There were other favourites I'd never heard spoken aloud - Yeats's The Lake Isle of Innisfree, William Carlos Williams's image-rich, vibrant The Red Wheelbarrow and Langston Hughes's The Weary Blues. The latter transported me from the throng of passing traffic on the Finchley Road to Harlem in the 30s, bringing the opposite of the Weary Blues - even though the prospect of a day at the office loomed ahead of me. There were also poems I hadn't even heard of - such as Wallace Stevens' So and So Reclining on a Couch.
The complete volume is 72 minutes long, which made it a perfect fit for my walk and left me wanting more. The whole experience has me thinking that maybe, for this audio pilgrim, it is poetry and not prose that suits walking and listening - a happy fact that goes some way to restoring a balance to my literary landscape, usually so tuned to fiction.
Now I'm looking forward to the second volume, which includes a contemporary favourite, Sharon Olds.

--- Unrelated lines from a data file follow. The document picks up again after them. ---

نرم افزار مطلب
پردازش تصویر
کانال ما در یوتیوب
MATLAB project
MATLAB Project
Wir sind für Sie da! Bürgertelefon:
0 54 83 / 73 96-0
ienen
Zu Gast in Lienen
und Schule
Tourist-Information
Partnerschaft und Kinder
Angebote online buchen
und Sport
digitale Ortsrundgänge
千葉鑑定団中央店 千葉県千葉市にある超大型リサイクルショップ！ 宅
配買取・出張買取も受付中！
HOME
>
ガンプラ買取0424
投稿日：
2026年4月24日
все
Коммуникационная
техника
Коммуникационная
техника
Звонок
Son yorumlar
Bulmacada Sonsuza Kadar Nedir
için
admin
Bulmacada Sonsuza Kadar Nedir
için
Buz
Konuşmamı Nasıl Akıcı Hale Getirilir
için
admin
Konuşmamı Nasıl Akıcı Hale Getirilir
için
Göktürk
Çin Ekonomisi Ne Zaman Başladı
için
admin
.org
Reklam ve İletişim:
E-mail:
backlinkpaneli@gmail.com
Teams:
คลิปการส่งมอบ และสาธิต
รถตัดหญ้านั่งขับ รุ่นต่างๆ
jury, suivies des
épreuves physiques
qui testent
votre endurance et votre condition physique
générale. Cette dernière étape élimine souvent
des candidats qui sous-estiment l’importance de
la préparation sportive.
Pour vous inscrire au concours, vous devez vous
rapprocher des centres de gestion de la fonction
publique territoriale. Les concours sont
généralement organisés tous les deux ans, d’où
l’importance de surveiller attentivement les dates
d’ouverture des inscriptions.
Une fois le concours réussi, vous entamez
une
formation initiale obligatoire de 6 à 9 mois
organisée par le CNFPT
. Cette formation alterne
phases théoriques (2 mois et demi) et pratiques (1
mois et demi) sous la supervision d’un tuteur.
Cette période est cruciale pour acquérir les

I'm already wondering whether her work will be inflected with a hint of New York or whether it will readily and all too willingly betray her San Franciscan roots - and whether she will sound as feisty as I think she must be in life.
I'm also looking forward to exploring lots of other poetry that I may have considered a bit dry on the page, such as Rilke, whose A Walk may be an appropriate starting point as I go "far ahead of the road I have begun".